Товарищ Скромный опустил руку в карман френча, нащупал револьвер. Наган игрушка сложная, хотя и отменно точная. Подошедший матрос движение заметил и успокаивающе развел пустые ладони:
— Я вас помню по Таганрогской конференции анархистов, где Веретельник требовал расстрела Левы Шнейдера. Просто я там не выступал. Сидел, слушал. Такое, оказывается, увлекательное занятие…
Снял бескозырку, утер куском бумазеи лоб, шею, коротко стриженные черные волосы. Кивнул на толпу мужиков у палатки:
— Пиво дрянь, а только ничего лучше не найти. Вы же в Москве до конца месяца, верно?
— Верно, — Скромный руку с револьвера не убирал. Действительно, начало восстания против немцев и австрийцев назначили на первые числа июля. Но что-то незнакомый матрос; а впрочем — через Таганрог от немецко-австрийской оккупации отступали все революционные силы. И анархисты, и большевики, и левые эсеры. Кому показывали новое направление перекочевки, кого разоружали, ставили к стенке и стреляли — за трусость, предательство, мародерство. Сам Скромный из Таганрога двинулся на Волгу, по ней через Астрахань и Царицын в Москву… Где угодно мог встретиться матрос.
— А звать вас, гражданин матрос, как?
Задавая вопрос, товарищ Скромный чуть повернулся и огляделся из-под век. Переход Жукова Проезда через густой жгут железнодорожных путей: на дороге брусчатка, обочины пыльные, немощеные. Налево сопит-вздыхает Саратовский вокзал, оконцовка Павелецкой дороги. Направо гремит-ревет огромная станция Москва-товарная. Место бойкое, вот и дешевый трактир неподалеку. Люди снуют все железнодорожные, промасленные, углем и накипью пропахшие. Деньги у них в карманах все больше советские, малоценные; впрочем — бумажные керенки даже и тех не стоят… Революция поменяла все. Даже счет времени: новый, одна тысяча девятьсот восемнадцатый год, съел две недели. Казалось бы, вчера — тридцать первое января; сегодня раз! — и уже четырнадцатое февраля.

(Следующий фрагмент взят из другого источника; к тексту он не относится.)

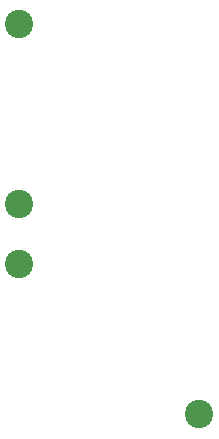
<source format=gbr>
G04 #@! TF.FileFunction,Soldermask,Bot*
%FSLAX46Y46*%
G04 Gerber Fmt 4.6, Leading zero omitted, Abs format (unit mm)*
G04 Created by KiCad (PCBNEW 4.0.0-stable) date Wed 14 Sep 2016 03:31:36 PM EDT*
%MOMM*%
G01*
G04 APERTURE LIST*
%ADD10C,0.100000*%
%ADD11C,2.398980*%
G04 APERTURE END LIST*
D10*
D11*
X118110000Y-107950000D03*
X118110000Y-113030000D03*
X118110000Y-92710000D03*
X133350000Y-125730000D03*
M02*

</source>
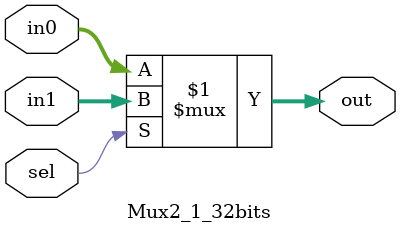
<source format=v>
module Mux2_1_32bits (
input [31:0] in0,
input [31:0] in1,
input sel,
output [31:0] out
);

assign out= (sel)?in1:in0;
endmodule
</source>
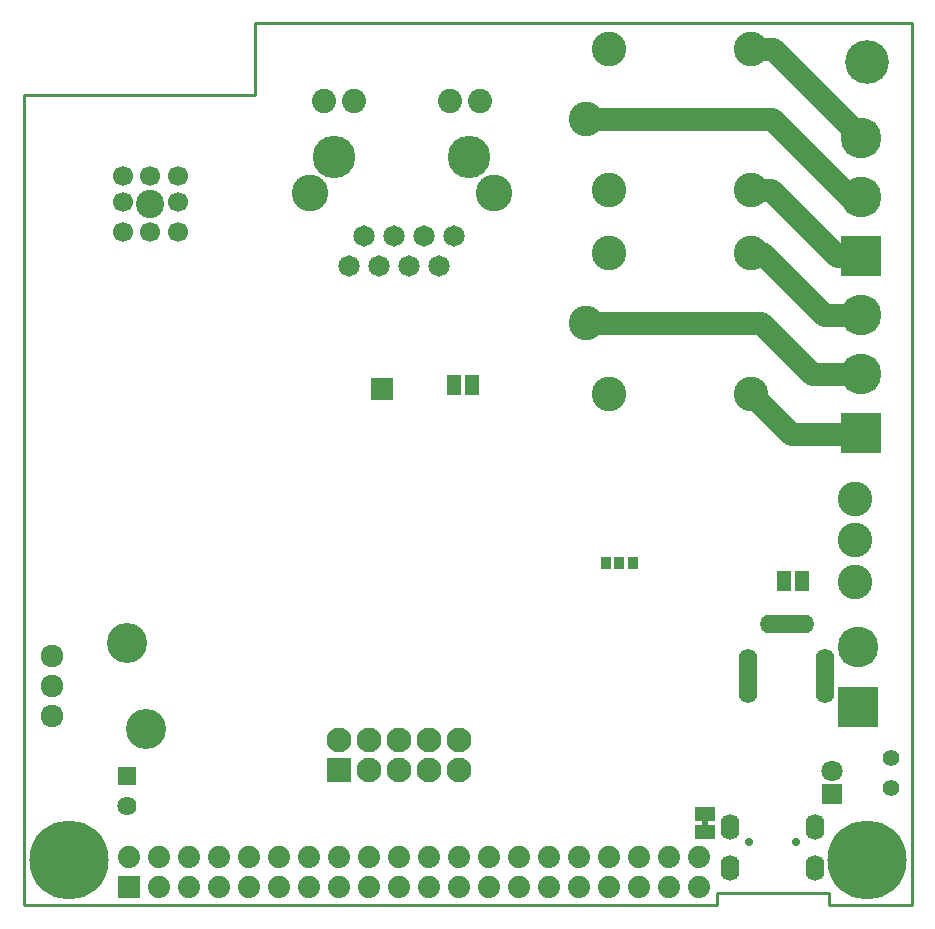
<source format=gbr>
G04 #@! TF.GenerationSoftware,KiCad,Pcbnew,no-vcs-found-ddec803~58~ubuntu14.04.1*
G04 #@! TF.CreationDate,2017-06-01T11:20:14+03:00*
G04 #@! TF.ProjectId,ESP32-EVB_Rev_C,45535033322D4556425F5265765F432E,C*
G04 #@! TF.FileFunction,Soldermask,Bot*
G04 #@! TF.FilePolarity,Negative*
%FSLAX46Y46*%
G04 Gerber Fmt 4.6, Leading zero omitted, Abs format (unit mm)*
G04 Created by KiCad (PCBNEW no-vcs-found-ddec803~58~ubuntu14.04.1) date Thu Jun  1 11:20:14 2017*
%MOMM*%
%LPD*%
G01*
G04 APERTURE LIST*
%ADD10C,0.100000*%
%ADD11C,0.254000*%
%ADD12C,1.905000*%
%ADD13O,1.600000X2.200000*%
%ADD14C,0.700000*%
%ADD15C,3.400000*%
%ADD16C,1.924000*%
%ADD17R,1.625600X1.625600*%
%ADD18C,1.625600*%
%ADD19R,1.822400X1.822400*%
%ADD20C,1.700000*%
%ADD21C,2.400000*%
%ADD22C,2.940000*%
%ADD23C,2.100000*%
%ADD24R,2.100000X2.100000*%
%ADD25C,3.600000*%
%ADD26C,2.050000*%
%ADD27C,3.100000*%
%ADD28C,1.810000*%
%ADD29R,1.701800X1.270000*%
%ADD30R,0.508000X0.609600*%
%ADD31R,1.270000X1.701800*%
%ADD32C,3.700000*%
%ADD33R,1.800000X1.800000*%
%ADD34C,1.800000*%
%ADD35C,3.448000*%
%ADD36R,3.448000X3.448000*%
%ADD37C,1.400000*%
%ADD38O,1.601600X4.601600*%
%ADD39O,4.601600X1.601600*%
%ADD40C,6.700000*%
%ADD41C,1.600000*%
%ADD42C,1.879600*%
%ADD43R,1.879600X1.879600*%
%ADD44R,0.863600X1.117600*%
G04 APERTURE END LIST*
D10*
D11*
X137795000Y-141732000D02*
X144780000Y-141732000D01*
X137795000Y-140716000D02*
X137795000Y-141732000D01*
X128270000Y-140716000D02*
X137795000Y-140716000D01*
X128270000Y-141732000D02*
X128270000Y-140716000D01*
X69596000Y-141732000D02*
X128270000Y-141732000D01*
D12*
X133045200Y-69189600D02*
X131165600Y-69189600D01*
X140512800Y-76657200D02*
X133045200Y-69189600D01*
X132943600Y-75184000D02*
X117195600Y-75184000D01*
X139547600Y-81788000D02*
X132943600Y-75184000D01*
X140512800Y-81788000D02*
X139547600Y-81788000D01*
X132842000Y-81178400D02*
X131165600Y-81178400D01*
X138430000Y-86766400D02*
X132842000Y-81178400D01*
X140563600Y-86766400D02*
X138430000Y-86766400D01*
X132080000Y-86461600D02*
X131165600Y-86461600D01*
X137363200Y-91744800D02*
X132080000Y-86461600D01*
X140512800Y-91744800D02*
X137363200Y-91744800D01*
X131978400Y-92456000D02*
X117195600Y-92456000D01*
X136296400Y-96774000D02*
X131978400Y-92456000D01*
X140360400Y-96774000D02*
X136296400Y-96774000D01*
X134518400Y-101803200D02*
X131165600Y-98450400D01*
X140258800Y-101803200D02*
X134518400Y-101803200D01*
D11*
X89154000Y-67056000D02*
X144780000Y-67056000D01*
X89154000Y-73152000D02*
X89154000Y-67056000D01*
X69596000Y-73152000D02*
X89154000Y-73152000D01*
X69596000Y-141732000D02*
X69596000Y-73152000D01*
X144780000Y-141732000D02*
X144780000Y-67056000D01*
D13*
X136600000Y-138553000D03*
X136600000Y-135083000D03*
X129400000Y-135083000D03*
X129400000Y-138553000D03*
D14*
X135000000Y-136403000D03*
X131000000Y-136403000D03*
D15*
X79909000Y-126840000D03*
X78309000Y-119540000D03*
D16*
X72009000Y-125730000D03*
X72009000Y-123190000D03*
X72009000Y-120650000D03*
D17*
X78359000Y-130810000D03*
D18*
X78359000Y-133350000D03*
D19*
X99949000Y-98044000D03*
D20*
X77969600Y-84682800D03*
D21*
X80281000Y-82346000D03*
D20*
X82643200Y-84682800D03*
X77969600Y-79983800D03*
X82643200Y-79983800D03*
X80281000Y-79983800D03*
X80281000Y-84682800D03*
X77969600Y-82219000D03*
X82643200Y-82219000D03*
D22*
X140000000Y-114315000D03*
X140000000Y-107315000D03*
X140000000Y-110815000D03*
D23*
X106426000Y-127762000D03*
X106426000Y-130302000D03*
X103886000Y-127762000D03*
X103886000Y-130302000D03*
X101346000Y-127762000D03*
X101346000Y-130302000D03*
X98806000Y-127762000D03*
X98806000Y-130302000D03*
X96266000Y-127762000D03*
D24*
X96266000Y-130302000D03*
D22*
X117176000Y-75184000D03*
X131176000Y-81184000D03*
X131176000Y-69184000D03*
X119176000Y-69184000D03*
X119176000Y-81184000D03*
X117176000Y-92456000D03*
X131176000Y-98456000D03*
X131176000Y-86456000D03*
X119176000Y-86456000D03*
X119176000Y-98456000D03*
D25*
X95885000Y-78359000D03*
X107315000Y-78359000D03*
D26*
X105670000Y-73610500D03*
X94990000Y-73610500D03*
D27*
X93800000Y-81409000D03*
X109400000Y-81409000D03*
D26*
X108210000Y-73610500D03*
X97530000Y-73610500D03*
D28*
X97165000Y-87599000D03*
X98435000Y-85059000D03*
X99705000Y-87599000D03*
X100975000Y-85059000D03*
X102245000Y-87599000D03*
X103515000Y-85059000D03*
X104785000Y-87599000D03*
X106055000Y-85059000D03*
D29*
X127254000Y-135509000D03*
X127254000Y-135509000D03*
X127254000Y-133985000D03*
D30*
X127254000Y-134747000D03*
D31*
X107569000Y-97663000D03*
X107569000Y-97663000D03*
X106045000Y-97663000D03*
D32*
X140970000Y-70358000D03*
D33*
X138046460Y-132326380D03*
D34*
X138043920Y-130314700D03*
D35*
X140500000Y-91774000D03*
D36*
X140500000Y-101774000D03*
D35*
X140500000Y-96774000D03*
X140500000Y-81774000D03*
D36*
X140500000Y-86774000D03*
D35*
X140500000Y-76774000D03*
D37*
X143002000Y-131826000D03*
D38*
X130937000Y-122319000D03*
X137437000Y-122319000D03*
D39*
X134237000Y-117869000D03*
D35*
X140208000Y-119895000D03*
D36*
X140208000Y-124895000D03*
D37*
X143002000Y-129286000D03*
D40*
X140970000Y-137922000D03*
D41*
X140970000Y-135509000D03*
X140970000Y-140335000D03*
X139319000Y-136271000D03*
X142621000Y-136271000D03*
X139319000Y-139700000D03*
X142621000Y-139573000D03*
X143383000Y-137922000D03*
X138557000Y-137922000D03*
X70993000Y-137922000D03*
X75819000Y-137922000D03*
X75057000Y-139573000D03*
X71755000Y-139700000D03*
X75057000Y-136271000D03*
X71755000Y-136271000D03*
X73406000Y-140335000D03*
X73406000Y-135509000D03*
D40*
X73406000Y-137922000D03*
D42*
X126746000Y-137668000D03*
X126746000Y-140208000D03*
X124206000Y-137668000D03*
X124206000Y-140208000D03*
X121666000Y-137668000D03*
X121666000Y-140208000D03*
X119126000Y-137668000D03*
X119126000Y-140208000D03*
X116586000Y-137668000D03*
X116586000Y-140208000D03*
X106426000Y-137668000D03*
X106426000Y-140208000D03*
X103886000Y-137668000D03*
X103886000Y-140208000D03*
X108966000Y-140208000D03*
X108966000Y-137668000D03*
X111506000Y-137668000D03*
X111506000Y-140208000D03*
X114046000Y-140208000D03*
X114046000Y-137668000D03*
X88646000Y-137668000D03*
X88646000Y-140208000D03*
X86106000Y-140208000D03*
X86106000Y-137668000D03*
X83566000Y-137668000D03*
X83566000Y-140208000D03*
D43*
X78486000Y-140208000D03*
D42*
X78486000Y-137668000D03*
X81026000Y-140208000D03*
X81026000Y-137668000D03*
X91186000Y-140208000D03*
X91186000Y-137668000D03*
X93726000Y-140208000D03*
X93726000Y-137668000D03*
X96266000Y-140208000D03*
X96266000Y-137668000D03*
X98806000Y-140208000D03*
X98806000Y-137668000D03*
X101346000Y-140208000D03*
X101346000Y-137668000D03*
D44*
X121158000Y-112776000D03*
X120015000Y-112776000D03*
X118872000Y-112776000D03*
D31*
X133985000Y-114300000D03*
X133985000Y-114300000D03*
X135509000Y-114300000D03*
M02*

</source>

Конференция прошла в Таганроге под конец ветренного сырого апреля; сегодня уже чуть не середина июня. Жарко…
Матрос хмыкнул:
— Да зовите уж Корабельщиком. Я больше по инженерной части. Полно вам зыркать по сторонам. Хотели бы арестовать, брали бы в темном углу. На что чека еще беззубая, а до этого дойти много ума не надо… Погодите, я сейчас.
Матрос отошел к палатке, отшутился-отругался от безденежных зевак и принес на корявый столик два бокала темного пива:
— Я там, на конференции слыхал, да и сейчас вижу. Раз вы схватились первым делом за оружие, стало быть, умеете им пользоваться?
Товарищ Скромный вздохнул и вынул руку из кармана френча. Чего напугался, он и сам не понял. Москва все же. Революционное правительство — чего бояться анархисту с бумагой от ревкома в кармане? Царскую охранку по большей части перестреляли. Матрос как матрос: рослый, здоровый — так на флот слабосилков не берут. Китель, тельняшка, брюки-клеш, ботинки добротные, на медных клепках… Не жарко ему в черной тужурке? И что на бескозырке написано? Последнее слово «флот», а вот первое против солнца горит сплошной золотой полосой; кажется, первая буква — «Твердо»… Лицо матроса симметричное, правильное, обычное. Вот разве только глаза больно уж темно-синие, как у парней из сербских поселений, что появились вокруг Мариуполя еще при царевне Катьке…
Матрос тоже рассматривал собеседника — но так, словно бы сравнивал с образцом или фотографической карточкой. Молодой парень, ростом в переносицу самого морехода. Шапки нет, волосы прямые, черные, подстрижены чуть пониже ушей. Лицо бледноватое, нездоровый румянец. Не выглядит опасным, и псевдоним Скромный, подаренный царской каторгой с туберкулезом вместе, парню вполне подходит. Глаза черные, ни мгновения не остающиеся в неподвижности. Жесты быстрые, уверенные. Френч зеленовато-пыльного, защитного цвета. В расстегнутом по жаре воротнике видна обычная рубашка — когда-то белая, а теперь пыльная. Штаны неопределенно-темного цвета, с безразмерными селянскими карманами. Сапоги все в той же шубе пыли. Сапоги не переступают — видимо, спина здоровая, может стоять спокойно… Допили пиво, сдвинули кружки на край столика, молча подивившись одинаковости жеста.